Exercise goal:
Your answer should consist of the lines holding "worn", copied from the material below.

Input for this task:
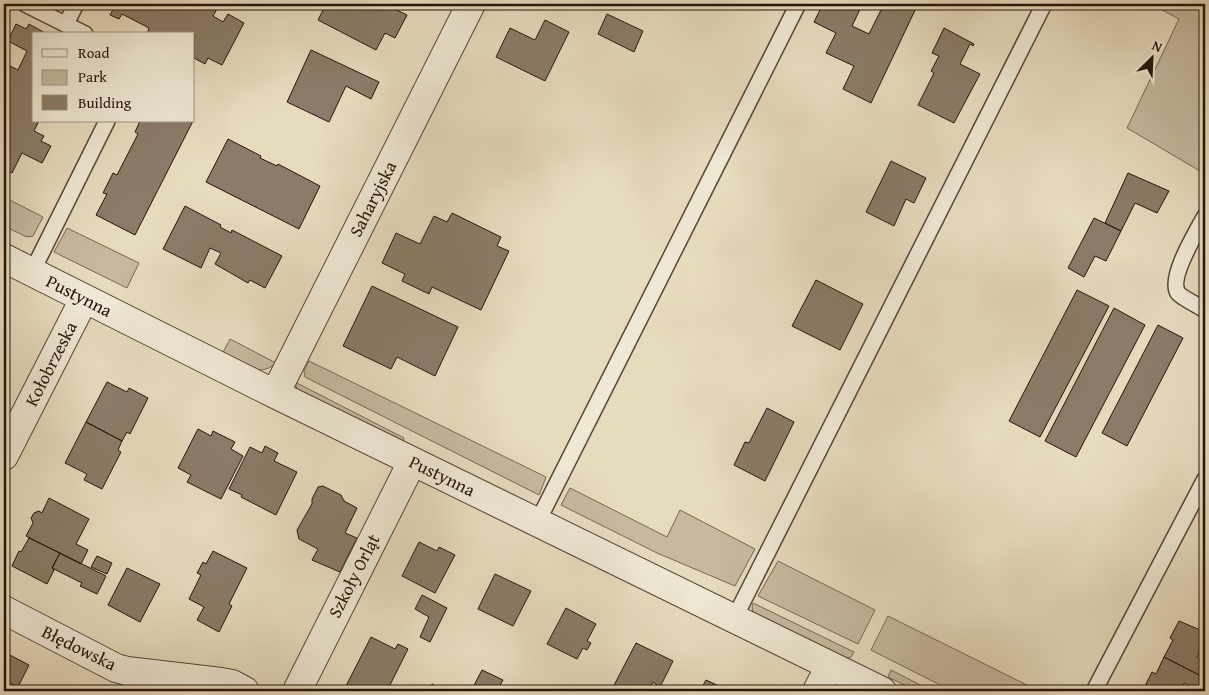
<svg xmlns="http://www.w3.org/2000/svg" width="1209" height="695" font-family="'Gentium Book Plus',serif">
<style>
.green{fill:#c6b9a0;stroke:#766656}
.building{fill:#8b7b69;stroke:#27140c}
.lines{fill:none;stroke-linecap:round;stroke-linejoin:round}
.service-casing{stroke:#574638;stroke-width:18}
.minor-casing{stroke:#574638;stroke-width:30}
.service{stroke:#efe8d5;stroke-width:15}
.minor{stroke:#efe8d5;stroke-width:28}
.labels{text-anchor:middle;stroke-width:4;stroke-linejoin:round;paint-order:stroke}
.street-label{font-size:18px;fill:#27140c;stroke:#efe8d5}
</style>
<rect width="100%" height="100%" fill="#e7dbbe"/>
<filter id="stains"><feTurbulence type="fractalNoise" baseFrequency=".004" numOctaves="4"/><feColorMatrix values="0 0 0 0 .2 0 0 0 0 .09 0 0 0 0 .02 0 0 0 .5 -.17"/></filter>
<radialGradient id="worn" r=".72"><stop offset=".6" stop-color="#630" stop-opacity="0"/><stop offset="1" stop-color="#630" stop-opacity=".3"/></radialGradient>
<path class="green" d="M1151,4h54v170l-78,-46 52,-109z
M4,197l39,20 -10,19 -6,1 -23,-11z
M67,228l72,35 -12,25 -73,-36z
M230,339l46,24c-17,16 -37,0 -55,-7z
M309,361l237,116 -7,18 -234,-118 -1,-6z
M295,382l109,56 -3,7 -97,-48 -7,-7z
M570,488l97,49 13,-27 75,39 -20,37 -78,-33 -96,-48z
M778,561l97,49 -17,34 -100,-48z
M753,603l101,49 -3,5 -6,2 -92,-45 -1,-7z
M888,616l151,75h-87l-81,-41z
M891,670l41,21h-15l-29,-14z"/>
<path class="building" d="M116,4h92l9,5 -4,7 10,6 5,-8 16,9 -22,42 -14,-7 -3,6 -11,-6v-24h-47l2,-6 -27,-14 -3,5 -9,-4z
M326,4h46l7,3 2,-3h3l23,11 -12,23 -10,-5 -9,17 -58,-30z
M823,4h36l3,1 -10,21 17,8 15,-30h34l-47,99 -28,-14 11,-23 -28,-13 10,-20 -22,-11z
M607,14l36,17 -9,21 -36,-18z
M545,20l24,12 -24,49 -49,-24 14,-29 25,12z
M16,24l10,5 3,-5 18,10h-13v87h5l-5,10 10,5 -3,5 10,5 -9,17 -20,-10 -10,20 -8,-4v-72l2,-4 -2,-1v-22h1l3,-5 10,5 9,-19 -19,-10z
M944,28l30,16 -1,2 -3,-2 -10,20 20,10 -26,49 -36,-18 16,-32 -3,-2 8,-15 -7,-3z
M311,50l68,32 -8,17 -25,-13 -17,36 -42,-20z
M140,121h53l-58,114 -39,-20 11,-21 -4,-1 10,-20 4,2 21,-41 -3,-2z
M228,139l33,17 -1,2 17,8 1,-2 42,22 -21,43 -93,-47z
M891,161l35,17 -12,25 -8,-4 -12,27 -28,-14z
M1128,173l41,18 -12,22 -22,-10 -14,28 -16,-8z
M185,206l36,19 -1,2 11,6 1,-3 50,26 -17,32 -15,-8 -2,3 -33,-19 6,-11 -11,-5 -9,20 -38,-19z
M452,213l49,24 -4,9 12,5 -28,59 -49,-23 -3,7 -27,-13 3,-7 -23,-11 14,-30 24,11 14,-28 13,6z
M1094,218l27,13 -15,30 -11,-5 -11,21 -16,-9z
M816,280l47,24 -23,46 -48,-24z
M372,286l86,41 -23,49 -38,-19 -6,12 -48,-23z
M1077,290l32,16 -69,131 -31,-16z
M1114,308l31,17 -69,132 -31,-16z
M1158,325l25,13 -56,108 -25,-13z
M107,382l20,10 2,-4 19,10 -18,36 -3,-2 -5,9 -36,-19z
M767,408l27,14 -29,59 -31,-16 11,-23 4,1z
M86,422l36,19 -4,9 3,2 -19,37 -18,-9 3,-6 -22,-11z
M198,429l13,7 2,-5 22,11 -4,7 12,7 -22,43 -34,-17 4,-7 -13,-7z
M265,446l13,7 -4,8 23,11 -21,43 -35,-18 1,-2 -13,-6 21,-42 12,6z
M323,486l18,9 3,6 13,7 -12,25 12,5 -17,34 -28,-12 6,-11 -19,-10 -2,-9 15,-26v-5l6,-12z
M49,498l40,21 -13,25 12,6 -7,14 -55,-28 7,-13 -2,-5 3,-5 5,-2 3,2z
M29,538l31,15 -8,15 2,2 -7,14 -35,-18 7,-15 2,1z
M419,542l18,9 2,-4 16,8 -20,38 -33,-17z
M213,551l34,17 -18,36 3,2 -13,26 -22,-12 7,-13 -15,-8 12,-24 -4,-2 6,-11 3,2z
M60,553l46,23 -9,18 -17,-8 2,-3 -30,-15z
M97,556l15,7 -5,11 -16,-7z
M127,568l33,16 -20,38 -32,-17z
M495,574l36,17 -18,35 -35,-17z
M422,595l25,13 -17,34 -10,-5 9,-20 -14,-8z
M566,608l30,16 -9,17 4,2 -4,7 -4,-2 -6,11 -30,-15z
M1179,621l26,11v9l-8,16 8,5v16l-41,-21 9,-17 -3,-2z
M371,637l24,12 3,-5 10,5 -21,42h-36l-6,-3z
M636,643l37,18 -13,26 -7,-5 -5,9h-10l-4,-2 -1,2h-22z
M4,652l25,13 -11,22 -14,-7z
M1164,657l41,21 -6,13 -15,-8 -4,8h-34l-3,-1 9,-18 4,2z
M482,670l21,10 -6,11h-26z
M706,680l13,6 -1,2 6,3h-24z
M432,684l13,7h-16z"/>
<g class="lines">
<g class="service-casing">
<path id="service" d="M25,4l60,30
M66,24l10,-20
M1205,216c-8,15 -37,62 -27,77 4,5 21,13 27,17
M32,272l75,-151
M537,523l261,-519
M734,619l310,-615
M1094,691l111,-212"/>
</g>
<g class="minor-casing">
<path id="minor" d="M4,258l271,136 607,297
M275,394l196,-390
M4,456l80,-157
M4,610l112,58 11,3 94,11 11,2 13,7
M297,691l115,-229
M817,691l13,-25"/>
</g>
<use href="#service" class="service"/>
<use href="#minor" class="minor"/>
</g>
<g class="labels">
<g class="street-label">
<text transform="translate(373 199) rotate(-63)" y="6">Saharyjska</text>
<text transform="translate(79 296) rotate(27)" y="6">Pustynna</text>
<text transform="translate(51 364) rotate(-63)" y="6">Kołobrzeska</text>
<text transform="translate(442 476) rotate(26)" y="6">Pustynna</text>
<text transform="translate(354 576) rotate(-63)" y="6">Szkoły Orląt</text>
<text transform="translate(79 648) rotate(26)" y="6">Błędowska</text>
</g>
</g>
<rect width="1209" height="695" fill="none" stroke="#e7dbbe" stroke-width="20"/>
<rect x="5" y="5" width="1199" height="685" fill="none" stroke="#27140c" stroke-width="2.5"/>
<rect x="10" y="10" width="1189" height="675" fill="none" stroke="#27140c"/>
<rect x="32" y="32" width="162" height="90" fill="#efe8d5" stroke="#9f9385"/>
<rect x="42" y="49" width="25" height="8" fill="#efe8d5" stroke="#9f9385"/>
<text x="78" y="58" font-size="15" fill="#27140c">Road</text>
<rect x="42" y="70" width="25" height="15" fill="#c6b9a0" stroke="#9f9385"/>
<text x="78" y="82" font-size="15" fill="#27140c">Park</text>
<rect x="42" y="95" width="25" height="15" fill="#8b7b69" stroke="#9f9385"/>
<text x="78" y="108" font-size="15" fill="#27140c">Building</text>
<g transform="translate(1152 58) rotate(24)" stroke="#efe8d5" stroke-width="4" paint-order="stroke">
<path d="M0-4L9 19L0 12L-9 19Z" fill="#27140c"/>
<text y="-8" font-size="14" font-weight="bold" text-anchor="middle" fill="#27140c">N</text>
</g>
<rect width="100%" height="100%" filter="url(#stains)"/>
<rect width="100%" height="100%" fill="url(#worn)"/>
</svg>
...
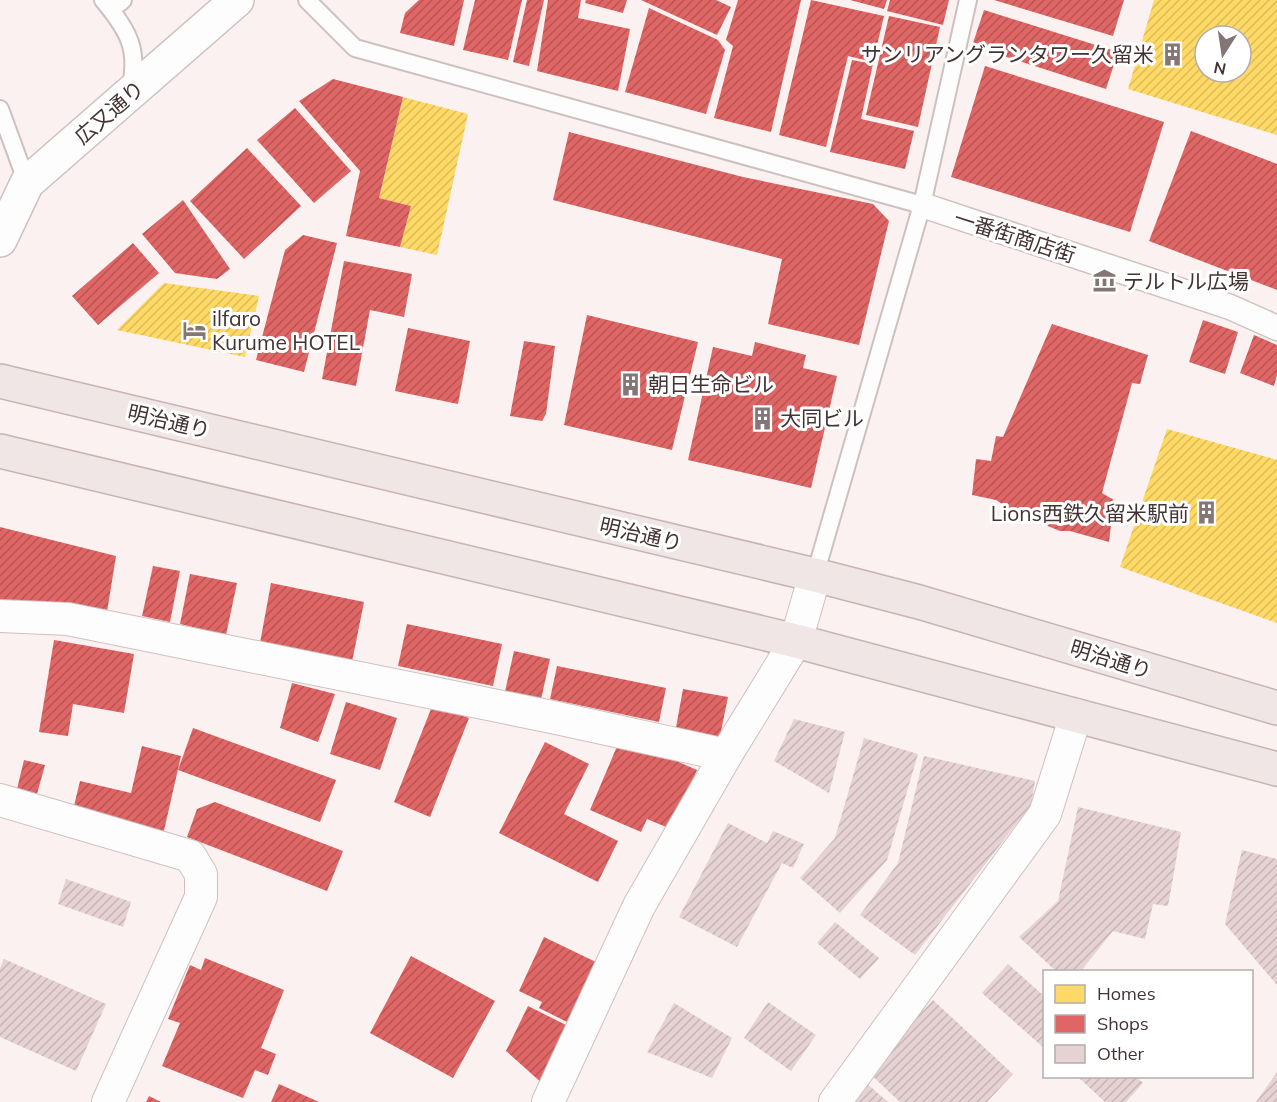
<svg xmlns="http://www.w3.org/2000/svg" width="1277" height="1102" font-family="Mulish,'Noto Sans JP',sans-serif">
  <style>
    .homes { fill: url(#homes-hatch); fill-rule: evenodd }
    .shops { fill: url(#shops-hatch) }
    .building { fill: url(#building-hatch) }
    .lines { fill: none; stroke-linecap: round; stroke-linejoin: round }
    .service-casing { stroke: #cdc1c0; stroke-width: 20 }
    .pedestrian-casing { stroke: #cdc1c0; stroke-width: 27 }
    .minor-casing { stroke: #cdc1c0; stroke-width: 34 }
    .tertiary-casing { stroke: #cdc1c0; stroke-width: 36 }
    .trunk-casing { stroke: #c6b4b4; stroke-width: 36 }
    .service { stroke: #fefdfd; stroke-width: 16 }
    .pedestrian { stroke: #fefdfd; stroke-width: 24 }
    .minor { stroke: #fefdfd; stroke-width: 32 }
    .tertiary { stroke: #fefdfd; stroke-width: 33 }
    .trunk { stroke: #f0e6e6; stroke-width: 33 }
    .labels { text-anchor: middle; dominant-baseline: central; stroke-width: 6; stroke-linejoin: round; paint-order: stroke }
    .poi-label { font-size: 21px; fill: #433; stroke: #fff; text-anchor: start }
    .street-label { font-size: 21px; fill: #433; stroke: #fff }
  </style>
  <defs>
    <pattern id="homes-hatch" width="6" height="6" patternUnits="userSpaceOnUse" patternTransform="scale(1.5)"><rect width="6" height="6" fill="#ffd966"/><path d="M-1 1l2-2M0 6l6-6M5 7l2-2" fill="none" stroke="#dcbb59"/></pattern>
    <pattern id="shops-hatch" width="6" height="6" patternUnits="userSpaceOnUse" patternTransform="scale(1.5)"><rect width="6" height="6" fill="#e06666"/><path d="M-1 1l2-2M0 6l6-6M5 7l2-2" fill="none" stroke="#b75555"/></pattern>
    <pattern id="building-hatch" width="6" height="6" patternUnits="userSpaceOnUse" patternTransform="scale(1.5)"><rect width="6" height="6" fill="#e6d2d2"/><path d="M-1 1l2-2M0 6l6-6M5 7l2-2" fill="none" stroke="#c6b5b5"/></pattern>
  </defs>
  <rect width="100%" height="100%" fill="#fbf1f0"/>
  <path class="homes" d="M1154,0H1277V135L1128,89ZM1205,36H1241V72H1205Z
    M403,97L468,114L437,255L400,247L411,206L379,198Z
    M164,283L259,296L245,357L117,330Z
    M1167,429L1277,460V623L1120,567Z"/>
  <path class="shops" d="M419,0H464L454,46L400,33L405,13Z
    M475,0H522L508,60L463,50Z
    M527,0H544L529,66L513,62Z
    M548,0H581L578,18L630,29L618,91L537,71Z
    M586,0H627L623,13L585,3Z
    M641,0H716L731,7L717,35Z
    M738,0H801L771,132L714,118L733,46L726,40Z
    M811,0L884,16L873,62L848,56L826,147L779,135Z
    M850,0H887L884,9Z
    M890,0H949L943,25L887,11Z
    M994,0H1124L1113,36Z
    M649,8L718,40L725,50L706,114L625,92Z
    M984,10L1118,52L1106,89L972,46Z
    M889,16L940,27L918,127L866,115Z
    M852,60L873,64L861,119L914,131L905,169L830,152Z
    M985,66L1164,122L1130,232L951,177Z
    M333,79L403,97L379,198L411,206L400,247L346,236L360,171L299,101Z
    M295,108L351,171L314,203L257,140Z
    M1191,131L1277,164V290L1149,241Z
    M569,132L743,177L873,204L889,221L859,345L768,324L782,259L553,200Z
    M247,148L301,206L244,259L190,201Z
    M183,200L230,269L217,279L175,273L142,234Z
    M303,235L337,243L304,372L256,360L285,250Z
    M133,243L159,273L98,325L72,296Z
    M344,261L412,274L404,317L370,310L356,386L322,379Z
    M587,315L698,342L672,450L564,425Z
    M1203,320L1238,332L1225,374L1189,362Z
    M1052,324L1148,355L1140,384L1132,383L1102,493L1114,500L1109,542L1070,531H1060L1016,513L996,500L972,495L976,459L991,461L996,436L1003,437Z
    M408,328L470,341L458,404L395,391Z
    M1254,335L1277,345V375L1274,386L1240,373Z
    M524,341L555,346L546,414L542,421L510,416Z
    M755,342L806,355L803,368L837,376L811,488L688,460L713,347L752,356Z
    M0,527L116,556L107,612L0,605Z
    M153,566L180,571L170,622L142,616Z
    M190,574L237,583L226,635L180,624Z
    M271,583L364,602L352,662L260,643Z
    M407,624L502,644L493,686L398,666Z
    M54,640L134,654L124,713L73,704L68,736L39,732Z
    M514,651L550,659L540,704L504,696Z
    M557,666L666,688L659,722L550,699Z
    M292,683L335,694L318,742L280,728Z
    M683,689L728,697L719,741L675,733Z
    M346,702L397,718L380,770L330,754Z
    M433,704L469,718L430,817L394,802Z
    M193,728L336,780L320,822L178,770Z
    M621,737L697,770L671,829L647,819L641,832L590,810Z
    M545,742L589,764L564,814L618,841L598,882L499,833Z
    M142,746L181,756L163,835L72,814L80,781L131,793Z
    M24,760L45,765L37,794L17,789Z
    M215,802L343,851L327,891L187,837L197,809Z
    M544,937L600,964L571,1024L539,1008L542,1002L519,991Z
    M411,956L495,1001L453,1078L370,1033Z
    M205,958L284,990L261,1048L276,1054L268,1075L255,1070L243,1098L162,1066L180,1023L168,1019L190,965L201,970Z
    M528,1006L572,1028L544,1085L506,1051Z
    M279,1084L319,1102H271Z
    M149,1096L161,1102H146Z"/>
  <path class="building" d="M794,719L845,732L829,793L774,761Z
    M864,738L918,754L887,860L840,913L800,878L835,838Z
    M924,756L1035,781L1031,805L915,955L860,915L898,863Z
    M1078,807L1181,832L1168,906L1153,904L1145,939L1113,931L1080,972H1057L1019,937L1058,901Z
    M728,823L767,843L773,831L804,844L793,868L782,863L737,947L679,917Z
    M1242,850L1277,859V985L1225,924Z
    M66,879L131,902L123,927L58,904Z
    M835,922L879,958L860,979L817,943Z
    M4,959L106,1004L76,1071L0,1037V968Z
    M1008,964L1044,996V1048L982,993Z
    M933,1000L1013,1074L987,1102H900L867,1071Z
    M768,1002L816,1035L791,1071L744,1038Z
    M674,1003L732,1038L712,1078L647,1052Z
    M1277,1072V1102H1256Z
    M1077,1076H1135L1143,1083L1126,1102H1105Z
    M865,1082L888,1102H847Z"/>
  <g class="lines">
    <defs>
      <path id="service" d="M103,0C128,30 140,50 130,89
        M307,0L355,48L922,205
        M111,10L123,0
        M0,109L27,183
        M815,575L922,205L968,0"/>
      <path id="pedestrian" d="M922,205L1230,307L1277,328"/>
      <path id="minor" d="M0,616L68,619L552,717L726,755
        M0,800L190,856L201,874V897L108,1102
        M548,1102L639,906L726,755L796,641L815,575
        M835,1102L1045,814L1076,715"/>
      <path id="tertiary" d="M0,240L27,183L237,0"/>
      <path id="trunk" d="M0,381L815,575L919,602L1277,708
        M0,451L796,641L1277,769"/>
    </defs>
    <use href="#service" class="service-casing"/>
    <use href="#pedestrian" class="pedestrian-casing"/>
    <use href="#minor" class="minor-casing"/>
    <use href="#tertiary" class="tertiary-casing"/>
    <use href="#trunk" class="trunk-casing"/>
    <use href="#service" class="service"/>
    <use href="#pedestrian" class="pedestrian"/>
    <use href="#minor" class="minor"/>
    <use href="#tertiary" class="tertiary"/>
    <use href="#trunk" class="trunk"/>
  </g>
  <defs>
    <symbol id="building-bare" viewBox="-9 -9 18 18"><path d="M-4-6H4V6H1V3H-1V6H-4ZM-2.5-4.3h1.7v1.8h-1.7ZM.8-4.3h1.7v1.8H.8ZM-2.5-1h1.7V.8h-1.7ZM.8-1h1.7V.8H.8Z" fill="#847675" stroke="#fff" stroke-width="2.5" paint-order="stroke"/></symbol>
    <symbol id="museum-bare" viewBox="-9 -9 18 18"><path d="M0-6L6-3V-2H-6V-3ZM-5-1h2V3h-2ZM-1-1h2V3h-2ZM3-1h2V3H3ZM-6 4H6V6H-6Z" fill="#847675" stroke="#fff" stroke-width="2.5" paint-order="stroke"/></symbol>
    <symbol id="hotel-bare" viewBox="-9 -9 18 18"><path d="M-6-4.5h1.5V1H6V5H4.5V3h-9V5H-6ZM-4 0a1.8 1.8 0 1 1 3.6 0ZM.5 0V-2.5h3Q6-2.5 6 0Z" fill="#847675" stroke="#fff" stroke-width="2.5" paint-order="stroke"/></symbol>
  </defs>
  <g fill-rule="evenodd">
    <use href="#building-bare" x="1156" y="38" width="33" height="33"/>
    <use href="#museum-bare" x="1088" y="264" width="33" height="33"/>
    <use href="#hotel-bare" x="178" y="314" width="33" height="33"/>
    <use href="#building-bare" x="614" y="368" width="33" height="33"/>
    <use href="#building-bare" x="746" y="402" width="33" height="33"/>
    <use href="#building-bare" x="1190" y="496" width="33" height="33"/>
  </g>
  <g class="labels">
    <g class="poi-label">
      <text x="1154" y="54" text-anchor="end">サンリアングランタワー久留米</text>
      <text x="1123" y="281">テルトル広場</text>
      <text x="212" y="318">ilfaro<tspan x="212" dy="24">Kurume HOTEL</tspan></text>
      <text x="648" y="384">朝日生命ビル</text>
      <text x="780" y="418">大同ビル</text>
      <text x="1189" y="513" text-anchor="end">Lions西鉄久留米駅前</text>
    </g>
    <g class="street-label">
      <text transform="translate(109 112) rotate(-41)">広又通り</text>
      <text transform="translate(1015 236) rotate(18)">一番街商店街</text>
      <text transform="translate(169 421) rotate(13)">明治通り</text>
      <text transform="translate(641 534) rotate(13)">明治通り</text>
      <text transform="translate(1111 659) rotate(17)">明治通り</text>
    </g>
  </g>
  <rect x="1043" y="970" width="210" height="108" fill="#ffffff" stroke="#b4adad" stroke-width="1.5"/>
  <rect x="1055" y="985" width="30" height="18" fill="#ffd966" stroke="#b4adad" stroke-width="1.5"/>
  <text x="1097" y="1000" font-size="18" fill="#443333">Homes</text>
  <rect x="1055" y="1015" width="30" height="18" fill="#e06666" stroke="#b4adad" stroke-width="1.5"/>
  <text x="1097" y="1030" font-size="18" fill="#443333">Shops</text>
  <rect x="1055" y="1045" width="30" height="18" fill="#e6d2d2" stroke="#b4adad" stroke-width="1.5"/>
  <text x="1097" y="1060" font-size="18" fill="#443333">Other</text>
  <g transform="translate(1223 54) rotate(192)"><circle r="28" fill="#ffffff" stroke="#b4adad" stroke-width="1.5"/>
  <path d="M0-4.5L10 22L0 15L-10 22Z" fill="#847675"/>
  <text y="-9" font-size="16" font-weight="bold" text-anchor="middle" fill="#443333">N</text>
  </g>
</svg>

The completed task:
<radialGradient id="worn" r=".72"><stop offset=".6" stop-color="#630" stop-opacity="0"/><stop offset="1" stop-color="#630" stop-opacity=".3"/></radialGradient>
<rect width="100%" height="100%" fill="url(#worn)"/>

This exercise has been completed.